## PROBLEMS TO WORK ON:
1) Based on the text about the Casual Carpool toll, say whether each statement agrees with it: (a) the carpool lane fee is $2.50; (b) as a driver, the writer chose to accept money from passengers; (c) the carpool lane saves about 15 minutes. Answer yes or no for each and quote the deciding words.
2) Pick up the text about the Casual Carpool toll after its last sentence and keep writing.
*** Opening TEXT PASSAGE ***
It's been two and a half months, but there's still a debate raging about how the $2.50 carpool lane fee should be handled between those who participate in the gloriously un-organized Casual Carpool system. I'd first written about Casual Carpool back in April - here's my summary of what it is and why it works.
My biggest gripe about the toll is that it changed one of the best things about Casual Carpool: it was free to ride in the carpool lane. And now it's not. Whether–and how– this cost should be shared between drivers and passengers is the issue. A dollar has become the amount of money in question. (Rounded up from .83 cents if all (3) parties in each car split the $2.50 toll.) But what used to be a silent and neutral ride is now marred by the need to discuss, of all things, money. And how each of us feels about potentially exchanging a dollar. Inevitably, people feel compelled to talk about it: why they'll take the dollar, or why they won't, or why they didn't offer it up in the first place. There are strong feelings all around. And let me tell you, there's nothing more polarizing than talking about money first thing in the morning.
As a driver, I'd decided before the toll went into effect that I didn't want money from passengers. To me, it's about getting into the city faster (the carpool lane saves about 15 minutes), and not paying the full $6 for the toll (saving $3.50 each morning). Both factors make it worth my while. I just didn't like the idea of money being exchanged. I have to drive on certain days, and that's all I want to do: drive into the city, and do so quickly and quietly.
Of course, many drivers feel differently. In fact, some feel that passengers who don't offer to contribute are being incredibly rude and presumptuous: you expect a free ride from me? There's been jokes about letting people off at Treasure Island if they don't cough up a buck. One man, driving a sleek newer Mercedes I might add, said that the time saved was his primary motivator–but that passengers were just "freeloaders" if they didn't contribute.
*** Closing TEXT PASSAGE ***
*** Opening EXTRACTED RECORDS ***
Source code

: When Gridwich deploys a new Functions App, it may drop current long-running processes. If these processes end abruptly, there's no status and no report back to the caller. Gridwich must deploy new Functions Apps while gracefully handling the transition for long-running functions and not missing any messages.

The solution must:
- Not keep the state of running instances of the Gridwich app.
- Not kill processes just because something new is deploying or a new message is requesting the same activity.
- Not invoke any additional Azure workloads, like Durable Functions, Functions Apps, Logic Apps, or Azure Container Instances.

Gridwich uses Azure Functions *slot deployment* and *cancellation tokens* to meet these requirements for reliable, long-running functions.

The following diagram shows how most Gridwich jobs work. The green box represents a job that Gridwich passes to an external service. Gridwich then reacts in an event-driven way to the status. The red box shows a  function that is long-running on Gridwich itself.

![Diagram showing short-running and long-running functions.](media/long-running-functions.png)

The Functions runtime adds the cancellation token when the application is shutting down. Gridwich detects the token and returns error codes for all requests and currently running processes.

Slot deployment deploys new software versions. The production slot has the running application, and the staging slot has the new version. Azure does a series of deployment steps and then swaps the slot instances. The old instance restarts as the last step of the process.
*** Closing EXTRACTED RECORDS ***
## WRITTEN ANSWERS:
1)
(a) Yes: "the $2.50 carpool lane fee"
(b) No: "I'd decided before the toll went into effect that I didn't want money from passengers"
(c) Yes: "the carpool lane saves about 15 minutes"

2)
I'm more frequently a passenger. And as a passenger, I'm happy to pay $1. A dollar is a ridiculously cheap way to get into the city–and it's super convenient for me. (The BART train is $3.50 one way, and takes me about 45 minutes to get to work. The carpool involves a short walk and then about 25 minutes in the back of a stranger's car.) That said, the rare times I don't have a dollar, I won't run to the store before I get in line for the carpool. I'll usually just let the driver know that I would like to contribute but don't have change this morning, so will need to do it the next time I see them.
The social norms of this transaction are still evolving. When the new toll first went into effect, there was a paper sign taped up at the Claremont Ave stop which read: "Passengers should offer $1 to drivers." But the next day, the sign was gone. In early July, some drivers even requested the money when people got into the car: "Can each of you contribute a dollar?" That was awkward, especially when someone didn't have it, or only had a twenty.
"Should drivers carry change?" someone asked. "And by exchanging a dollar," one particularly legalistic passenger opined, "Does that mean that you are our driver-for-hire? How does that affect your insurance?" Oof! Again: awkward!
The most elegant solution for drivers who wanted the passengers to contribute seemed to be a sign:
The driver of that car put the dollar I handed him into a drawer in his dashboard without further ado. It was a pleasant, and thankfully wordless, exchange.
Throughout the month of July, and in early August too, the new standard seemed to be: Passengers should each offer the driver $1, preferably right when you get in the car, or just as you're being dropped off.
Some drivers like myself didn't accept the offered dollars: "I do it because it's faster, and there were plenty of you in line," one female driver said. "And I'm already saving money by picking you up." But many did accept the money, and still do, gratefully.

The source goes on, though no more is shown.